*THE DATA*
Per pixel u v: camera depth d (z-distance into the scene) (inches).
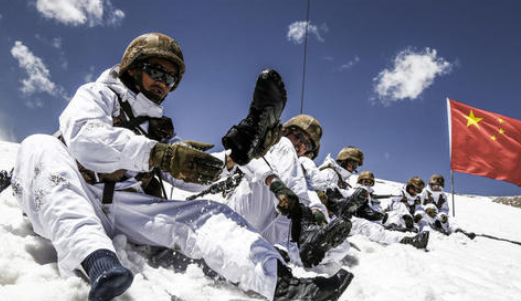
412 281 115.7
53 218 71.2
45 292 60.9
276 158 118.3
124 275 60.7
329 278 72.7
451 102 432.5
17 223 93.7
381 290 103.2
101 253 66.4
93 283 60.7
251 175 104.7
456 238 253.6
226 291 82.6
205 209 86.7
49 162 76.0
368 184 269.4
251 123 82.6
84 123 78.3
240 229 82.9
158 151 76.2
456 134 425.4
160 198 90.3
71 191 74.3
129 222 88.4
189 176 76.7
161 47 91.7
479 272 150.2
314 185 139.6
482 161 419.2
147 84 91.8
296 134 138.4
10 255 77.2
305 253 95.7
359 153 207.3
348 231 94.3
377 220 246.8
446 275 128.7
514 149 415.2
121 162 76.4
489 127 421.7
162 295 72.3
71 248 68.0
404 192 316.2
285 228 121.7
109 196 85.8
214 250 80.6
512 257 220.5
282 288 73.7
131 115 90.9
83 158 76.9
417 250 184.2
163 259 93.4
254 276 76.0
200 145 104.1
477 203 664.4
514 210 637.9
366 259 145.3
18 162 80.0
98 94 84.8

*TO DO*
Give the data again exactly, without pictures.

*EXERCISE RESULT*
Per pixel u v: camera depth d (z-distance into the scene) (inches).
412 281 115.7
53 218 71.2
45 292 60.9
276 158 118.3
124 275 60.7
329 278 72.7
451 102 432.5
17 223 93.7
381 290 103.2
101 253 66.4
93 283 60.7
251 175 104.7
456 238 253.6
226 291 82.6
205 209 86.7
49 162 76.0
368 184 269.4
251 123 82.6
84 123 78.3
240 229 82.9
158 151 76.2
456 134 425.4
160 198 90.3
71 191 74.3
129 222 88.4
189 176 76.7
161 47 91.7
479 272 150.2
314 185 139.6
482 161 419.2
147 84 91.8
296 134 138.4
10 255 77.2
305 253 95.7
359 153 207.3
348 231 94.3
377 220 246.8
446 275 128.7
514 149 415.2
121 162 76.4
489 127 421.7
162 295 72.3
71 248 68.0
404 192 316.2
285 228 121.7
109 196 85.8
214 250 80.6
512 257 220.5
282 288 73.7
131 115 90.9
83 158 76.9
417 250 184.2
163 259 93.4
254 276 76.0
200 145 104.1
477 203 664.4
514 210 637.9
366 259 145.3
18 162 80.0
98 94 84.8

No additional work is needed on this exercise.